Exercise passage:
The Constitutional Court () is the supreme authority on Burundi's constitutional law. The Constitutional Court deals with the interpretation of the Constitution of 2005 and is considered the country's second highest court. In conjunction with the Burundian Supreme Court (Cour Suprême), the Constitutional Court can sit en banc as a High Court of Justice (Haute Cour de Justice) with special prerogatives, such as the power to try an incumbent president. It sits at Bujumbura and its incumbent president is Charles Ndagijimana.

The court was established in 1992 as the authority on the new constitution adopted the same year. Previously, the Supreme Court had exercised jurisdiction over constitutional questions. In May 2015, the Constitutional Court was called to rule on the legality for a candidate to stand for a third term as president of Burundi. The case occurred against the background of the widespread popular unrest against the government of Pierre Nkurunziza who had held the position since 2005. The court ruled that the Constitution of 2005 did not prohibit a third term, ruling that Nkurunziza's first mandate should not be counted because he had been selected by parliament. The judgment was deeply controversial and was accused of pro-government bias. The court's vice-president, Sylvere Nimpagaritse, fled into exile before the judgment was released, claiming that the government had applied pressure to the judges to decide in favour of three-term presidencies. Nkurunziza subsequently served for a third term and died in 2020 shortly after announcing that he would not stand for a fourth.

Information shown:

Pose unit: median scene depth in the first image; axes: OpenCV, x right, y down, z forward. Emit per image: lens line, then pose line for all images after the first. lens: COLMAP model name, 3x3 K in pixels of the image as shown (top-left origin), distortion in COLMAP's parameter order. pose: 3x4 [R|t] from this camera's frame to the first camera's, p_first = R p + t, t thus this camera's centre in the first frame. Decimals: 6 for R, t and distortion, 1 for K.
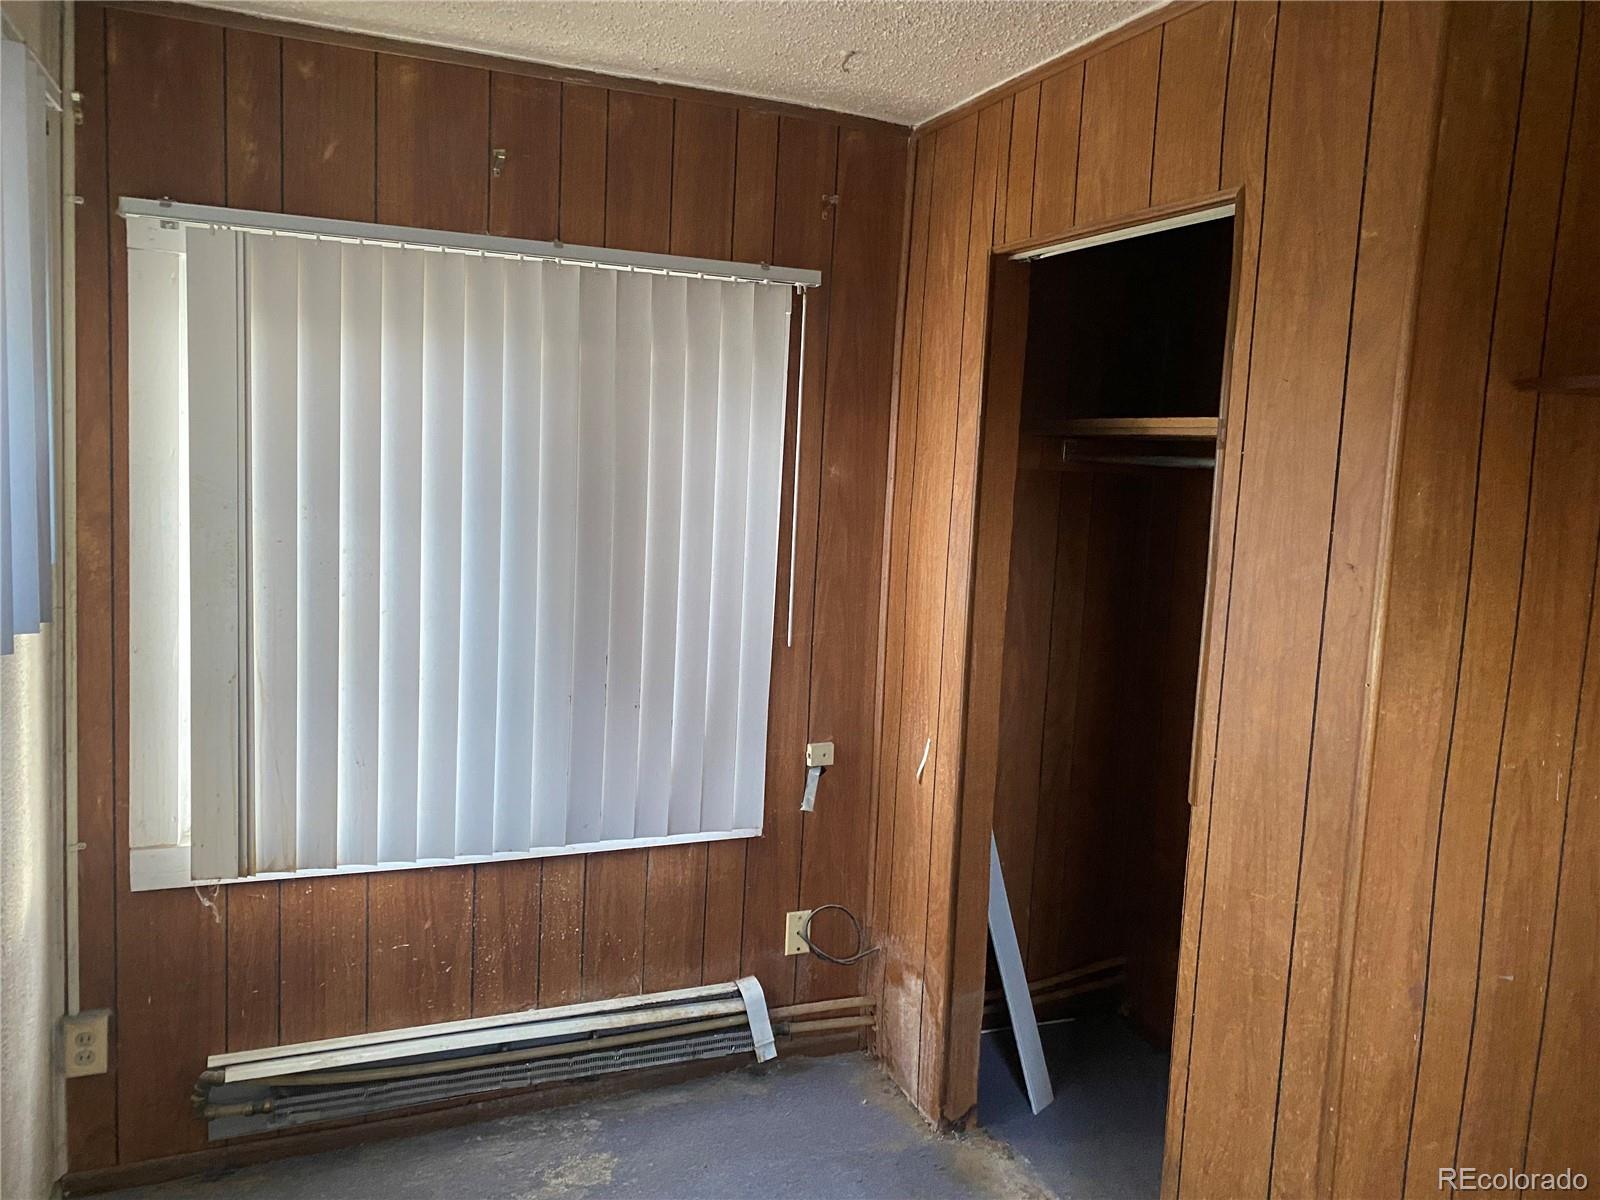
lens RADIAL K [[1216.8, 0, 800.8], [0, 1216.8, 612.1], [0, 0, 1]] dist [0.033296, -0.022737]
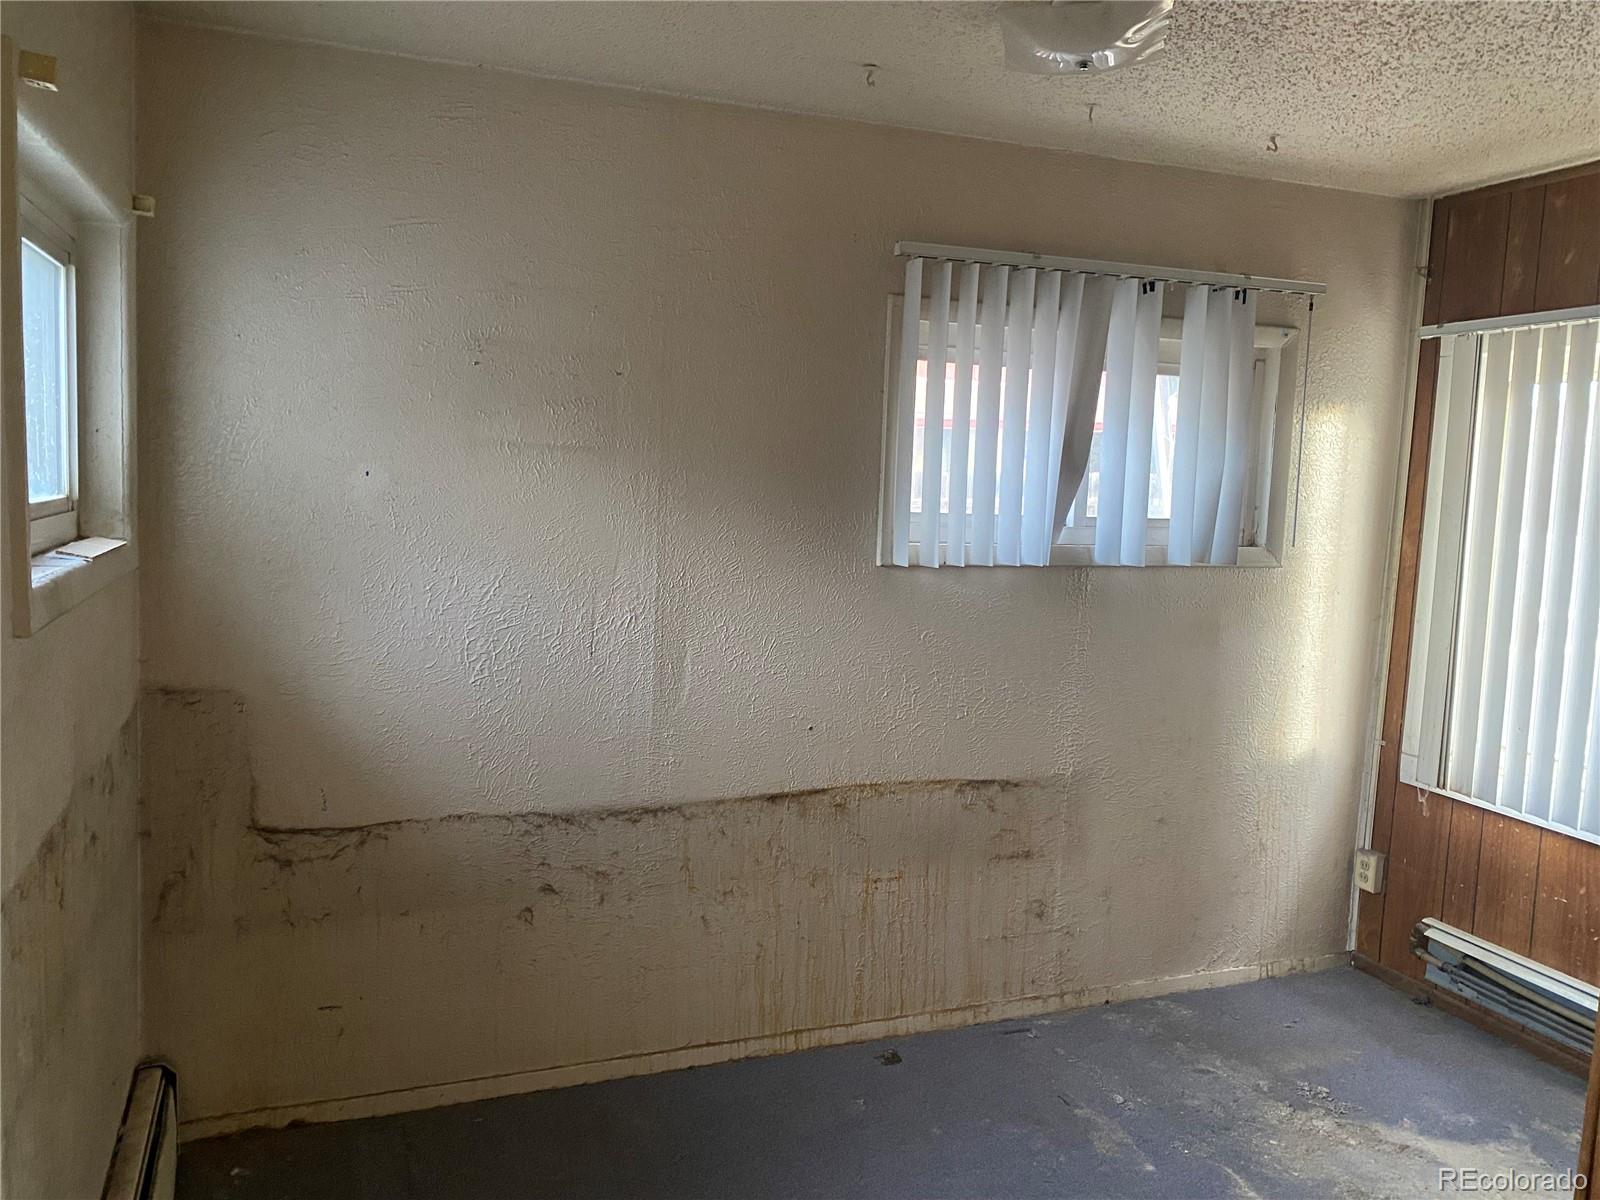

Actions to take:
1. Answer these questions using the passage on Burundi's Constitutional Court.
(a) In which city does the court sit?
(b) In what year was the court established?
(c) Who was the court's vice-president who fled into exile before the 2015 judgment?
2. Copy the passage on Burundi's Constitutional Court exactly, from "The Constitutional Court ()" to "is Charles Ndagijimana.".
3. Proceed with the passage on Burundi's Constitutional Court from the point where it stops.
The listing is separate material and has no connection to the passage on Burundi's Constitutional Court.

Answers to this exercise:
1.
(a) Bujumbura
(b) 1992
(c) Sylvere Nimpagaritse

2.
The Constitutional Court () is the supreme authority on Burundi's constitutional law. The Constitutional Court deals with the interpretation of the Constitution of 2005 and is considered the country's second highest court. In conjunction with the Burundian Supreme Court (Cour Suprême), the Constitutional Court can sit en banc as a High Court of Justice (Haute Cour de Justice) with special prerogatives, such as the power to try an incumbent president. It sits at Bujumbura and its incumbent president is Charles Ndagijimana.

3.
List of Presidents

 1992–1996: Gérard Niyungeko
 1996–1998: The Constitutional Court was abolished and then reorganized.
 1998–2006: Domitille Barancira
 2007–2013: Christine Nzeyimana
 2013–present: Charles Ndagijimana

See also

 Supreme Court of Burundi

References

External links
La Cour constitutionnelle du Burundi at Association des Cours Constitutionnelles ayant en Partage l'Usage du Français (ACCPUF)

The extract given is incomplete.